[Pixman] [PATCH 1/4] pixman-fast-path: Add over_n_8888 fast path (disabled)

Wed Aug 26 01:54:51 PDT 2015

On Wed, Aug 26, 2015 at 11:46 AM, Pekka Paalanen <ppaalanen at gmail.com> wrote:
> On Tue, 25 Aug 2015 15:45:48 +0300
> Oded Gabbay <oded.gabbay at gmail.com> wrote:
>
>> On Mon, Aug 24, 2015 at 7:04 PM, Ben Avison <bavison at riscosopen.org> wrote:
>> >
>> > On Mon, 24 Aug 2015 15:20:22 +0100, Oded Gabbay <oded.gabbay at gmail.com> wrote:
>> >>
>> >> I tested the patch on POWER8, ppc64le.
>> >> make check passes, but when I benchmarked the performance using
>> >> lowlevel-blt-bench over_n_8888, I got far worse results than without
>> >> this patch (see numbers below).
>> >> Apparently, the new C fast-path takes precedence over some vmx combine
>> >> fast-paths, thus making performance worse instead of better.
>> >
>> >
>> > If that's true, it wouldn't be the first time that this issue has arisen.
>> > Pixman is designed to scan all fast paths (i.e. routines which take
>> > source, mask and destination images and perform the whole operation
>> > themselves) irrespective of how well tuned they are for a given platform,
>> > before it starts looking at iter routines (each of which reads or writes
>> > only one of source, mask or destination).
>> >
>> > Previously, in response to my attempt to work around a case where this
>> > was happening, Søren wrote:
>> >>
>> >> [...] the longstanding problem that pixman sometimes won't
>> >> pick the fastest code for some operations. In this case the general
>> >> iter based code will be faster then the C code in pixman-fast-path.c
>> >> because the iter code will use assembly fetchers.
>> >> As a result you end up with a bunch of partial reimplementations of
>> >> general_composite_rect() inside pixman-arm-simd.c.
>> >> Maybe we need to admit failure and make general_composite_rect()
>> >> available for other implementations to use. Essentially we would
>> >> officially provide a way for implementations to say: My iterators are
>> >> faster than pixman-fast-path.c for these specific operations, so just
>> >> go directly to general_composite_rect().
>> >> It's definitely not a pleasant thing to do, but given that nobody is
>> >> likely to have the time/skill combination required to do the necessary
>> >> redesign of pixman's fast path system, it might still be preferable to
>> >> to do this instead of duplicating the code like these patches do.
>> >> With a setup like that, we could also fix the same issue for the
>> >> bilinear SSSE3 fetchers and possibly other cases.
>> >
>> >
>> > (ref http://lists.freedesktop.org/archives/pixman/2014-October/003457.html)
>> >
>> > I can't say that any cleaner solution has occurred to me since then.
>>
>> I think the more immediate solution, as Soren have suggested on IRC,
>> is for me to implement the equivalent fast-path in VMX.
>> I see that it is already implemented in mmx, sse2, mips-dspr2 and arm-neon.
>> From looking at the C code, I'm guessing that it is fairly simple to implement.
>
> What if we just dropped the over_n_8888 C fast path?

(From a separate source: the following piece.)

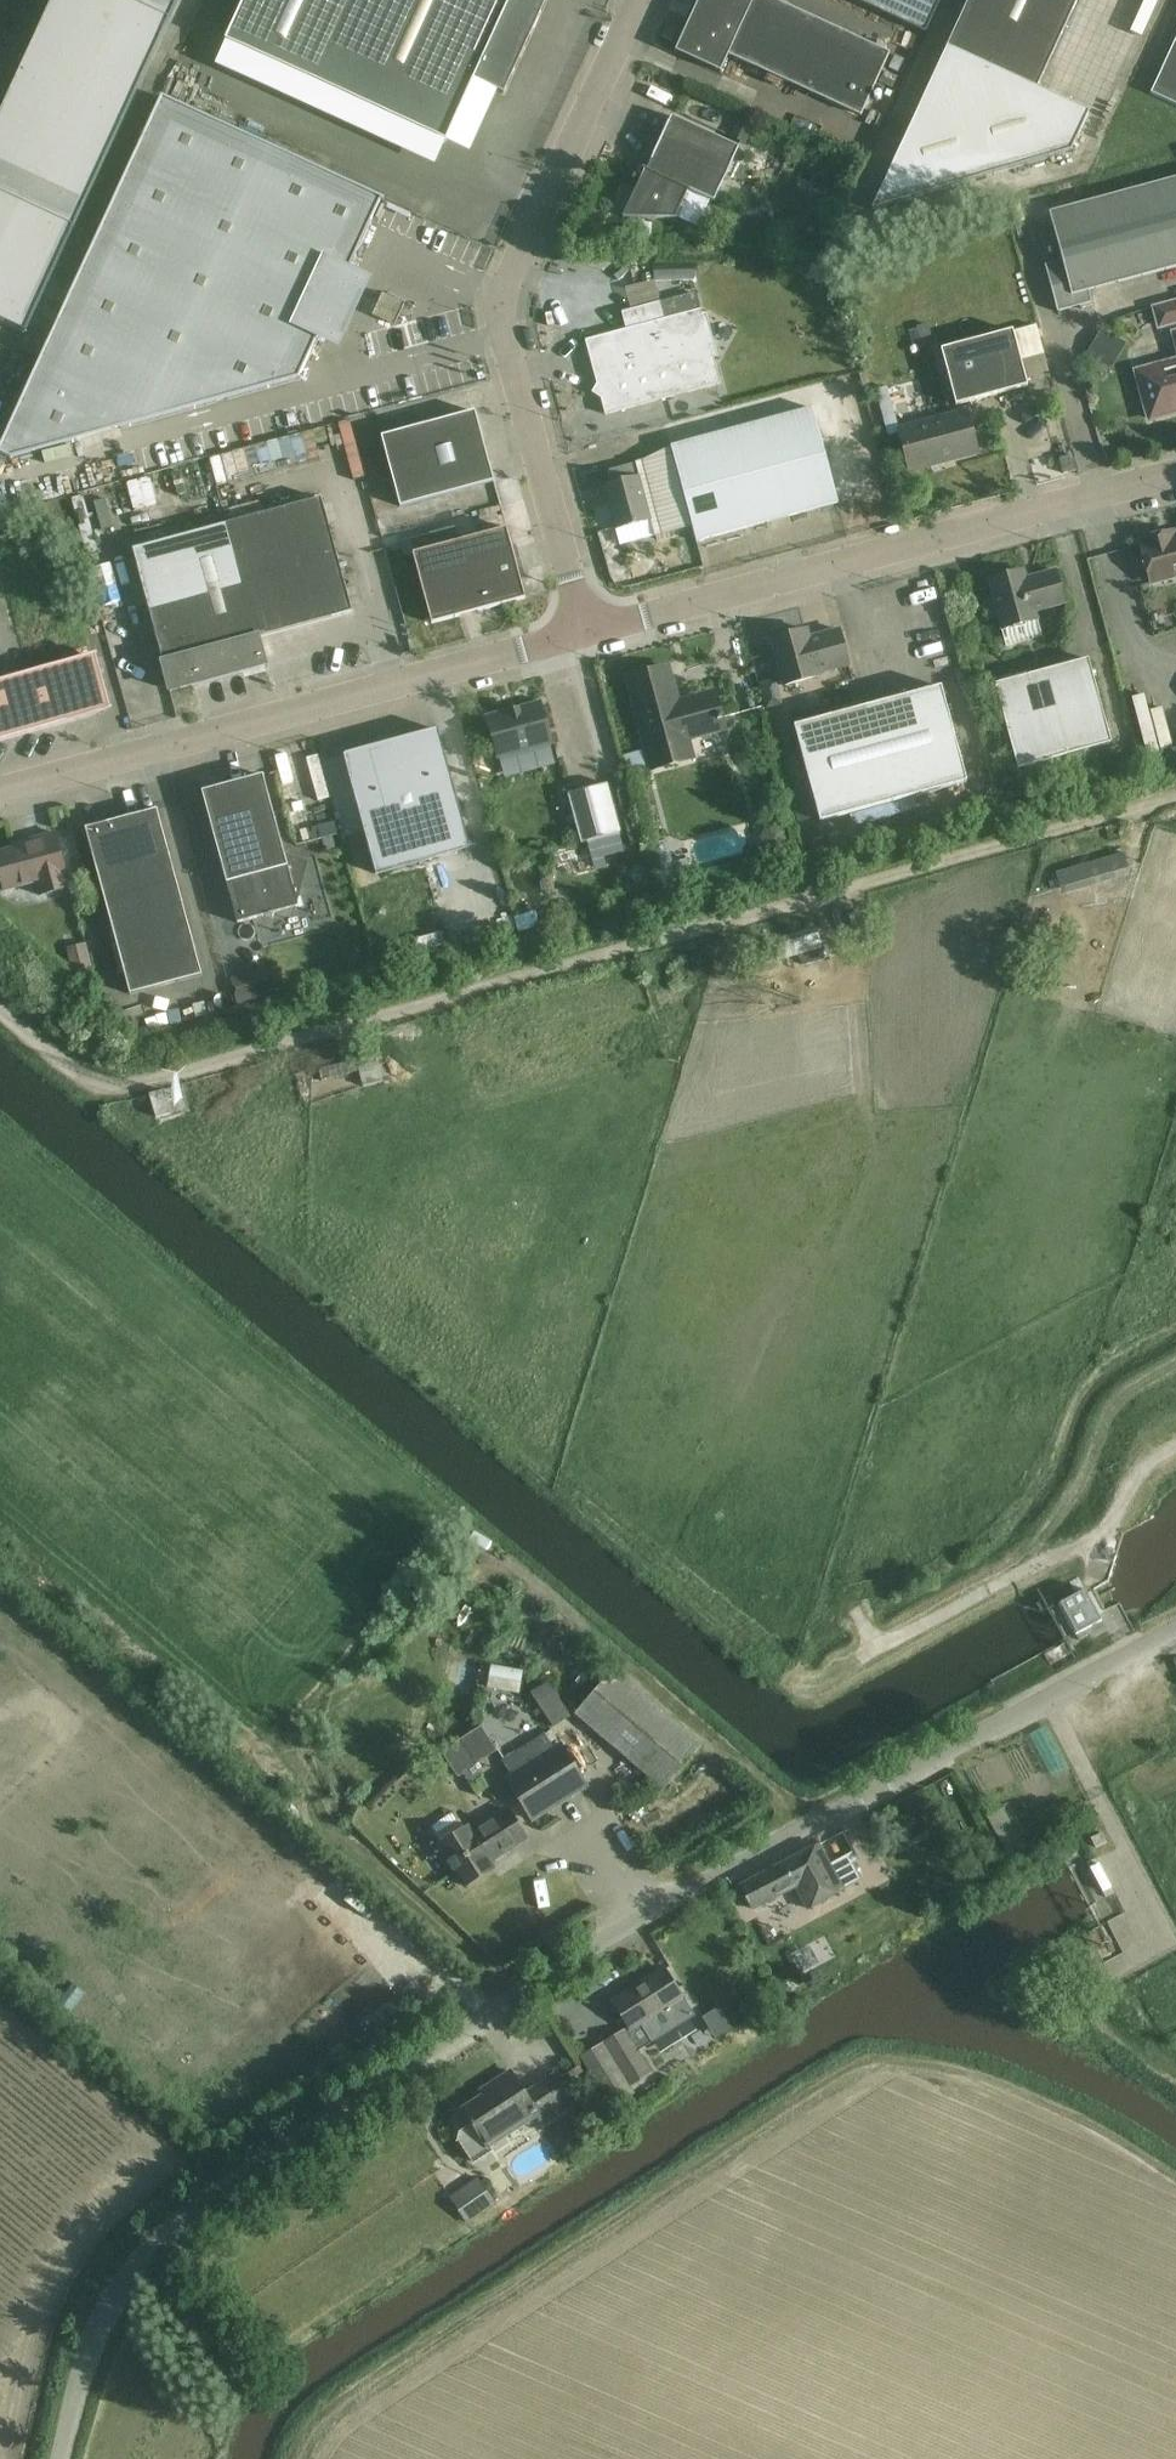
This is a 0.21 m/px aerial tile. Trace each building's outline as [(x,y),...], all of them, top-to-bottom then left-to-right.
[(31,50),(0,119),(0,324),(25,335),(180,0),(55,0),(31,50)] [(423,131),(445,141),(473,81),(503,94),(545,0),(245,0),(226,41),(423,131)] [(890,54),(771,0),(699,0),(675,52),(721,73),(728,56),(861,116),(890,54)] [(860,3),(925,34),(941,0),(853,0),(860,3)] [(947,48),(872,210),(1071,152),(1089,114),(1036,89),(1078,0),(969,0),(947,48)] [(31,50),(0,36),(0,119),(31,50)] [(1151,94),(1175,106),(1175,38),(1151,94)] [(0,448),(0,455),(0,454),(10,459),(299,379),(322,328),(332,332),(353,286),(343,282),(380,202),(383,203),(385,200),(162,97),(0,448)] [(739,148),(672,117),(647,170),(643,169),(642,171),(646,172),(625,219),(678,219),(690,191),(715,202),(739,148)] [(1164,182),(1175,222),(1175,179),(1164,182)] [(1164,182),(1049,213),(1062,261),(1045,265),(1058,312),(1092,303),(1089,292),(1175,268),(1175,222),(1164,182)] [(650,246),(640,246),(641,256),(650,256),(650,246)] [(654,281),(668,281),(668,289),(694,288),(694,281),(695,281),(694,260),(653,261),(654,281)] [(609,335),(586,341),(598,385),(603,384),(607,397),(601,398),(606,415),(629,409),(721,384),(701,310),(696,294),(622,314),(627,330),(609,335)] [(1154,308),(1159,327),(1175,323),(1175,303),(1154,308)] [(1101,330),(1086,355),(1102,365),(1117,339),(1101,330)] [(1028,387),(1021,363),(1013,331),(941,350),(950,383),(956,406),(1028,387)] [(1175,412),(1175,362),(1137,372),(1150,419),(1175,412)] [(671,447),(690,519),(696,542),(838,504),(813,409),(671,447)] [(400,507),(470,489),(494,482),(475,412),(381,437),(400,507)] [(899,432),(910,470),(976,452),(966,414),(899,432)] [(647,433),(672,428),(670,417),(645,422),(647,433)] [(242,474),(253,472),(247,445),(236,448),(242,474)] [(615,530),(651,521),(635,464),(609,471),(613,485),(604,487),(615,530)] [(170,692),(181,689),(265,666),(258,638),(352,613),(321,499),(133,550),(156,636),(163,663),(163,664),(170,692)] [(455,527),(403,542),(407,556),(413,554),(432,624),(525,599),(507,529),(459,542),(455,527)] [(1163,534),(1139,541),(1151,584),(1175,577),(1175,536),(1174,536),(1173,531),(1163,534)] [(988,581),(995,605),(1001,629),(1038,619),(1036,612),(1064,604),(1055,571),(1027,579),(1025,571),(988,581)] [(807,631),(771,640),(783,687),(819,677),(819,674),(849,666),(839,630),(820,636),(820,637),(810,640),(807,631)] [(104,713),(89,659),(78,662),(77,660),(0,681),(0,742),(92,717),(92,716),(104,713)] [(1088,660),(995,685),(1018,769),(1111,744),(1088,660)] [(628,679),(634,702),(652,770),(692,759),(687,739),(725,729),(715,693),(677,704),(668,668),(628,679)] [(775,680),(758,685),(765,711),(782,706),(775,680)] [(820,822),(967,783),(941,687),(794,727),(820,822)] [(485,717),(492,741),(497,759),(553,744),(542,702),(485,717)] [(438,730),(343,756),(376,875),(470,849),(438,730)] [(642,750),(623,755),(628,772),(646,768),(642,750)] [(263,776),(202,792),(238,924),(299,907),(263,776)] [(581,843),(620,833),(607,784),(568,795),(581,843)] [(85,829),(130,995),(202,976),(157,810),(85,829)] [(44,895),(68,889),(64,876),(66,875),(55,834),(13,845),(14,849),(0,853),(0,880),(2,880),(5,892),(37,883),(40,896),(44,895)] [(1080,867),(1057,874),(1063,896),(1130,876),(1124,854),(1104,860),(1097,836),(1069,844),(1073,854),(1076,853),(1080,867)] [(540,914),(560,909),(557,898),(537,904),(540,914)] [(816,929),(772,942),(778,962),(808,953),(810,962),(824,958),(816,929)] [(266,972),(249,977),(256,1002),(273,997),(266,972)] [(1102,1621),(1098,1614),(1085,1589),(1059,1604),(1076,1635),(1102,1621)] [(513,1651),(509,1674),(541,1680),(545,1658),(513,1651)] [(578,1715),(645,1774),(663,1790),(702,1746),(617,1671),(578,1715)] [(459,1741),(441,1753),(457,1778),(464,1774),(478,1796),(489,1789),(474,1766),(459,1741)] [(561,1745),(506,1779),(532,1820),(587,1786),(561,1745)] [(439,1846),(452,1866),(465,1887),(494,1869),(490,1862),(527,1839),(508,1810),(471,1834),(468,1828),(439,1846)] [(741,1887),(752,1908),(794,1886),(807,1910),(862,1881),(853,1864),(858,1862),(854,1853),(831,1865),(820,1844),(741,1887)] [(630,2028),(640,2022),(653,2042),(695,2015),(683,1995),(681,1996),(664,1969),(613,2003),(630,2028)] [(720,2007),(735,2026),(750,2014),(735,1995),(720,2007)] [(584,2059),(614,2104),(656,2077),(626,2031),(584,2059)] [(458,2139),(474,2164),(494,2151),(487,2140),(532,2111),(541,2125),(577,2102),(558,2073),(526,2094),(511,2072),(494,2083),(498,2090),(487,2097),(486,2095),(463,2110),(473,2125),(460,2134),(458,2139)] [(601,2105),(587,2114),(596,2128),(609,2119),(601,2105)] [(451,2199),(469,2225),(497,2206),(479,2179),(451,2199)]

And all the rest
> of new C fast path patches.
>
> It's clearly controversial to add C fast paths, because it affects all
> targets that don't have an asm fast path for the same, and we cannot
> tell by just review whether it is going to be for better or (much)
> worse.
>
> I also find it hard to see what the affected targets would be.
>
> Rpi should not be affected if we drop the C fast path patch,
> there is still the asm fast path patch. Right?
>
>
> Thanks,
> pq

I don't object to that. It seems much more beneficial to add an
arch-dependent fast-path/iterator, and I think our time should be
invested there - each one in his choice of arch(s).

       Oded